Sunday, May 4, 2008

Families

I was in my second year of college when I felt certain that God was calling me into Children's Ministry. I was excited about the road ahead of me and with my overzealous personality I began to go full speed ahead learning everything I could about children. I worked with children in every aspect possible. I began researching what an effective Children's Ministry looked like and filling my brain with everything I could to learn how to most effectively impact the lives of children.


During seminary I had the opportunity to work part-time at a church and as a nanny. Although this was not my ideal situation, God was definitely teaching me through both experiences. My attitude was the same at both jobs; I would devote my life to teaching the children about God. I incorporated secular learning theories, learned about child development, and was ready to teach those precious babies all I could. My ministry was going great and I could see how God was using me to work in lives. I was so grateful for my education and my job experiences. I was on cloud nine and feeling very successful in what I was doing.


It was in my second year at seminary when I was challenged to write my ministry vision, consider why God had given me that vision, and how I would most effectively fulfill that vision. I thought through my vision for Children's Ministry. I wrote down all the things I wanted them to learn and what I hoped their relationship with Christ would look like. I wrote about having a safe and inviting learning environment. After I had concocted this glorious vision for an outstanding Children's Ministry I began to ponder the most effective way to accomplish that vision.

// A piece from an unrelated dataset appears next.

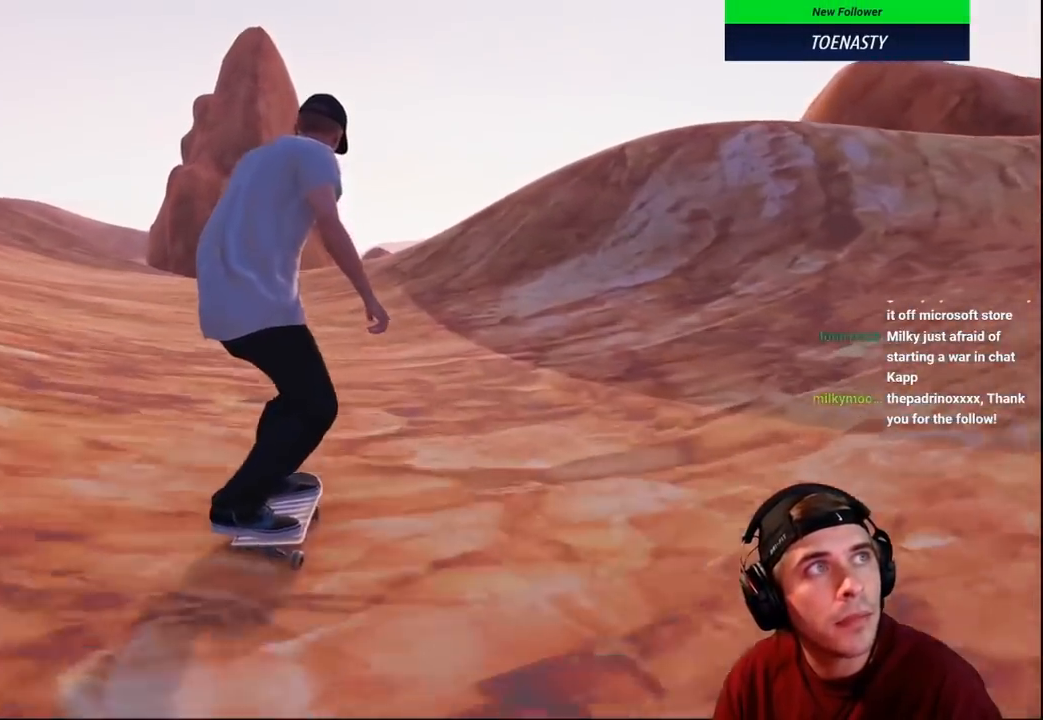
{"buttons": [], "left_stick": "center", "right_stick": "center", "events": [[67, "L2", "down"], [167, "L2", "up"]]}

I considered my life and what had impacted me as a child. There is no child in America that stepped through the doors of a church more than I did as a child; my Dad is a Worship Pastor. Even though I had positive memories about my childhood in the church and could remember things I learned in Sunday School, Pioneer Club, Children's Church, etc. everything kept going back to things I learned at home and how my parents had impacted my life. It was at that moment when I felt a change in myself. My vision for ministry didn't change, but the methods would have to look different. As the years have gone by I still feel God clearly telling me the most effective way to minister to children is to impact the lives of their parents. My presence and the presence of the volunteers will come and go in the lives of most of the children, but their parents will remain.

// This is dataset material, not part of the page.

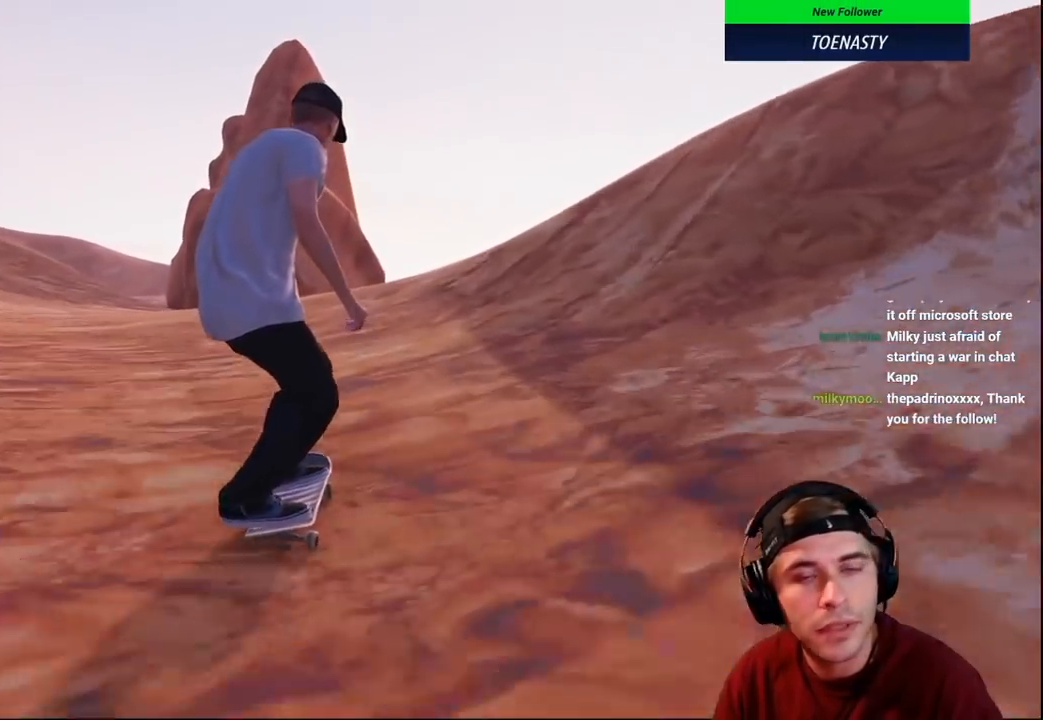
{"buttons": ["L2"], "left_stick": "down", "right_stick": "down", "events": [[283, "right_stick", "down"], [300, "L2", "down"], [333, "left_stick", "down"]]}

My thinking had been revolutionized and my everyday outlook in the lives of families I came in contact with was very different. My heart was ready to learn new things about ministry. Things that would be of much greater value that how to evaluate curriculum. I clearly see how the Holy Spirit started to reveal to me teh struggles of parenting and the everyday life of having chidlren in tow and constantly vying for your attention.


I had the opportunity to work as a nanny for one more year and that year was life changing for me. My outlook fo rmy job was different. My focus changed from teaching the girls to sharing what I knew about how to teach the girls with the parents. This has impacted the lives of the girls far more than if I had spent another year strictly focused on caring for them. I learned that yes, my passion lies in the heart of every child, but the heart of every child lies in the hands of its parents. The biggest way to impact the children would be to impact their parents.


Doing family ministry on an individual basis was an easy transition to make, but being a part of family ministry within a church context is a much bigger task. Both Biblically and culturally you can see an apparent need for family ministry. My prayer is that we don't get overwhelmed with the complexity of it all and lose sight of the benefits of ministering to the families.